大富豪にとってチャリティとは、財産を守るための大事な手段のひとつであり、寄付金控除を受けることに大きな意味がある。ただし、それだけが彼らのチャリティのすべてではない。たとえば現在30兆円を超える資産を運用するラッセル投資グループの創業者一族、ザック・ラッセル氏。コンサルティング会社を経営する傍ら、ラッセル・ファミリー財団やネクサスなどの慈善団体で中心的役割を果たす27歳であるが、ラッセル氏の慈善活動から見えてくるのは「家族の価値」と西欧の上流社会に根付く「高潔な精神」である。

ザック・ラッセル氏●ラッセル投資グループの創業者一族でラッセル・ファミリー財団の役員。慈善団体「ネクサス」顧問。財団評議会次世代タスクフォースのメンバーとしても活動する。

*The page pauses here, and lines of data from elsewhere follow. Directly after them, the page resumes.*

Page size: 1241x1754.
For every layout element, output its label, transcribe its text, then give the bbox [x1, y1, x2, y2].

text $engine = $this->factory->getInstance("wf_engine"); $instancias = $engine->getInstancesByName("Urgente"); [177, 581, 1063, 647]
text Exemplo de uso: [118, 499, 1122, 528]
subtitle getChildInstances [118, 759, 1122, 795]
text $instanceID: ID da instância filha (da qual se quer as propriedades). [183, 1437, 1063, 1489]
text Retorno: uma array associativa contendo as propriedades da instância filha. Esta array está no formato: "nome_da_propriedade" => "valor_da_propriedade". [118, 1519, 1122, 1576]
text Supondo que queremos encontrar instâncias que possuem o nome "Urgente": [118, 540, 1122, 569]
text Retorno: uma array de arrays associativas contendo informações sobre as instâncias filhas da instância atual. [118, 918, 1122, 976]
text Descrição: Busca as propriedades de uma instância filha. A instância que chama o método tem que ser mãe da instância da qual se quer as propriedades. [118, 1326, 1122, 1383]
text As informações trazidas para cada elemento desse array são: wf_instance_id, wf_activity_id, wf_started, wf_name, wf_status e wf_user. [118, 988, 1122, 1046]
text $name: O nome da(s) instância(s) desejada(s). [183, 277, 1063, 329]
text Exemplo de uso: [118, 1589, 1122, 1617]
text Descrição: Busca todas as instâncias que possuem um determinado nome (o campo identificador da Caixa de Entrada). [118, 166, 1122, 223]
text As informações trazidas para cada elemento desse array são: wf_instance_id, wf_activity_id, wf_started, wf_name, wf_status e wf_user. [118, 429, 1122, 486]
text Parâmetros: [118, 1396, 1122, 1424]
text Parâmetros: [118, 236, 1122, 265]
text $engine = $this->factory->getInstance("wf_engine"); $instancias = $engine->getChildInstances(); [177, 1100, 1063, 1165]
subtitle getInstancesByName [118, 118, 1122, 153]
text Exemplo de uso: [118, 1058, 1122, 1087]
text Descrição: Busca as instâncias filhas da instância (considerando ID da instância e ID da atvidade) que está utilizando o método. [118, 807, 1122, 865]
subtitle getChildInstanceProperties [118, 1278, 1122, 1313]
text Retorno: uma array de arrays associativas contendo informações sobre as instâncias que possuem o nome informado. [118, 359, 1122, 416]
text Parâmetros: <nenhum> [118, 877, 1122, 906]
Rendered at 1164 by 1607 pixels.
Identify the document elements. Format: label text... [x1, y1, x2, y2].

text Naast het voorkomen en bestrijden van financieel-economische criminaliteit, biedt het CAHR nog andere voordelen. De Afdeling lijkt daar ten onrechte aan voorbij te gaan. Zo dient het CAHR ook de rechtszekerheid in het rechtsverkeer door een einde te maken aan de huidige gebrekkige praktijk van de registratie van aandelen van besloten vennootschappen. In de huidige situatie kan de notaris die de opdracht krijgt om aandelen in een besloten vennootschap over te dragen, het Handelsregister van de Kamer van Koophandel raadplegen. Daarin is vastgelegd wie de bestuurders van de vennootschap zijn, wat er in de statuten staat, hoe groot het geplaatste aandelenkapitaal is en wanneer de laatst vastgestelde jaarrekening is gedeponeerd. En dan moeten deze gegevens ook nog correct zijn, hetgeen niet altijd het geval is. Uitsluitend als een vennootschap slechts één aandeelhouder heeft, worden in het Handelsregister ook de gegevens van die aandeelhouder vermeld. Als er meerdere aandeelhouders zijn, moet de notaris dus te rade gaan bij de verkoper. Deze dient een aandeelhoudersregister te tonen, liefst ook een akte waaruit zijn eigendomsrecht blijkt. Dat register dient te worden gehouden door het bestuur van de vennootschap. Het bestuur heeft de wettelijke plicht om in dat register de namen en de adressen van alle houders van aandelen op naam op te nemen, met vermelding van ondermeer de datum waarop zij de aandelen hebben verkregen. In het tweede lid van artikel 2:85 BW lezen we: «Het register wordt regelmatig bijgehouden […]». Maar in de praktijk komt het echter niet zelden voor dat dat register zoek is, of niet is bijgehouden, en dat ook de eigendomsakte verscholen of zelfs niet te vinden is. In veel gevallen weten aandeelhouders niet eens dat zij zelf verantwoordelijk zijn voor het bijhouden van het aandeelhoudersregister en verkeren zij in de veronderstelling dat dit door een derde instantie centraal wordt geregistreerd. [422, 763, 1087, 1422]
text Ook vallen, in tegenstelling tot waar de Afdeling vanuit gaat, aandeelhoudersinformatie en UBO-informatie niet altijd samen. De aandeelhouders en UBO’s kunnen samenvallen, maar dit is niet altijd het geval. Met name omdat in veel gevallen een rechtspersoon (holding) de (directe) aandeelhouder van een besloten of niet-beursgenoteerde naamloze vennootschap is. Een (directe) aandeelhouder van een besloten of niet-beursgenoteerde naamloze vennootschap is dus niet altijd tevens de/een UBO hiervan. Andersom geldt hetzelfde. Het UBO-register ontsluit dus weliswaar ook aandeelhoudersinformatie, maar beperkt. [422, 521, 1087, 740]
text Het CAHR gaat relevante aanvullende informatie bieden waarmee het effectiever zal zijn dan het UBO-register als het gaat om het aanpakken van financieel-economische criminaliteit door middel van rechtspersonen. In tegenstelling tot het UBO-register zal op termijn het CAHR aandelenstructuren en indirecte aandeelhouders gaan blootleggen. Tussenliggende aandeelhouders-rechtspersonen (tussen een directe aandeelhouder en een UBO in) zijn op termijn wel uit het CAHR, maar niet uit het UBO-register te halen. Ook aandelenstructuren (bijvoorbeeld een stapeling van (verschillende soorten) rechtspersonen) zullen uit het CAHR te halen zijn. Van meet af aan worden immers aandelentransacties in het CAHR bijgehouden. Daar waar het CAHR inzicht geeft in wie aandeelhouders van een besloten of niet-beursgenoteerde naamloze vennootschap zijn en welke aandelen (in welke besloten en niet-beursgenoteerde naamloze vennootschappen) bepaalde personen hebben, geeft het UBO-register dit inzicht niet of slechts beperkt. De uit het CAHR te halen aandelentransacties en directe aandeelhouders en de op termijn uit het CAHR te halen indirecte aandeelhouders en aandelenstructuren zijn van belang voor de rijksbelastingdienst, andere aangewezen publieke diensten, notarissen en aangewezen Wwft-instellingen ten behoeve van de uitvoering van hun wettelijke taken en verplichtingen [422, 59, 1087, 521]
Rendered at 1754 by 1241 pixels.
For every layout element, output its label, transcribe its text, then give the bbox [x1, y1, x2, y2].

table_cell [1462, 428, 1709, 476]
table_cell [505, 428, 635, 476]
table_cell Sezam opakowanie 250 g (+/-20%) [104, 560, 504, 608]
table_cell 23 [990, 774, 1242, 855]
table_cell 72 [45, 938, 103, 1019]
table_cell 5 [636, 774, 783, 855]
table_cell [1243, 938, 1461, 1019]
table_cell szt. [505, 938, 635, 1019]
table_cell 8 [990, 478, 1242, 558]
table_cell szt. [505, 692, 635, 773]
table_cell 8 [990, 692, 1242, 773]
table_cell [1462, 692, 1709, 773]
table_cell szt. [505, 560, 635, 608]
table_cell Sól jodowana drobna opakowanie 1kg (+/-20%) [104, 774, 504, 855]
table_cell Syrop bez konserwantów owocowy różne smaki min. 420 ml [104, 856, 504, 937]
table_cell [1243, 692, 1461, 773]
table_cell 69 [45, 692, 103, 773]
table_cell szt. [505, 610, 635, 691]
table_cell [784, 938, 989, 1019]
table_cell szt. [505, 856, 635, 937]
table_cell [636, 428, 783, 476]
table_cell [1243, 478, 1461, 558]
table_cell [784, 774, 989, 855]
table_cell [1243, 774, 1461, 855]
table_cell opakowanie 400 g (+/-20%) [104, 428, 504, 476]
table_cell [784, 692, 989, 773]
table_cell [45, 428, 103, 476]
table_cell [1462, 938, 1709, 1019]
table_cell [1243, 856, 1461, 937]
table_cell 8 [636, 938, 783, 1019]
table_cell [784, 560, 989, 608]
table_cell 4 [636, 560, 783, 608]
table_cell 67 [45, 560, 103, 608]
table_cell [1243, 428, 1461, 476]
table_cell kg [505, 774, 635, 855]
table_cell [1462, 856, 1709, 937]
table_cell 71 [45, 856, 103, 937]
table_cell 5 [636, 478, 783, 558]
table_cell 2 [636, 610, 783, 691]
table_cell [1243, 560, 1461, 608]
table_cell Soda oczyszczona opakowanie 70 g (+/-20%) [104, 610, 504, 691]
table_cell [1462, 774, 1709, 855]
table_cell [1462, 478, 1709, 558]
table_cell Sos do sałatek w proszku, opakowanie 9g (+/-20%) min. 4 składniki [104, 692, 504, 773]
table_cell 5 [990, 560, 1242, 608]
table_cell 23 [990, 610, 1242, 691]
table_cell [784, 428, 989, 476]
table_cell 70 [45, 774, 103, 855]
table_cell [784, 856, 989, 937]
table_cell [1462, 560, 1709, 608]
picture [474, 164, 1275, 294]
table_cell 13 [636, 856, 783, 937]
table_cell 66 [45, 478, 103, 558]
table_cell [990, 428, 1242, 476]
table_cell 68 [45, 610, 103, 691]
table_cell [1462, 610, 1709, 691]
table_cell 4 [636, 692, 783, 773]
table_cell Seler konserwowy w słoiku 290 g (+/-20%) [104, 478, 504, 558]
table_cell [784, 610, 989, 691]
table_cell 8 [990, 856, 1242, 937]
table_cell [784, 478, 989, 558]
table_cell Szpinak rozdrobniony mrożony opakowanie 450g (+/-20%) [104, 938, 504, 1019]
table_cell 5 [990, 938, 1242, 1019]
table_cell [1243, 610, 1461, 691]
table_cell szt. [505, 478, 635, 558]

物心つくころから、家族の慈善活動、地域への奉仕活動、寄付行為を当たり前のものとして見てきたラッセル氏には、利他的な慈善活動がごく自然に人生の一部となっている。

「Money is not everything.(お金がすべてではない)」、そう公言する彼のけれんみない笑顔は、恵まれた環境で育った者だけに与えられる特権ともいえよう。ラッセル氏のように銀のスプーンをくわえて生まれてきた若者が、ネクサスには集結している。ブッシュ家、ケネスコール家、ヒルトンやマリオットなどの著名ホテルグループのオーナー家系など、名だたる家系の子息・息女がメンバーに名を連ねる。そこには「チャリティ」への価値共有のもとに、たがいに身を寄せ合いながら、「家」と「財産」を守る姿が見えてくる。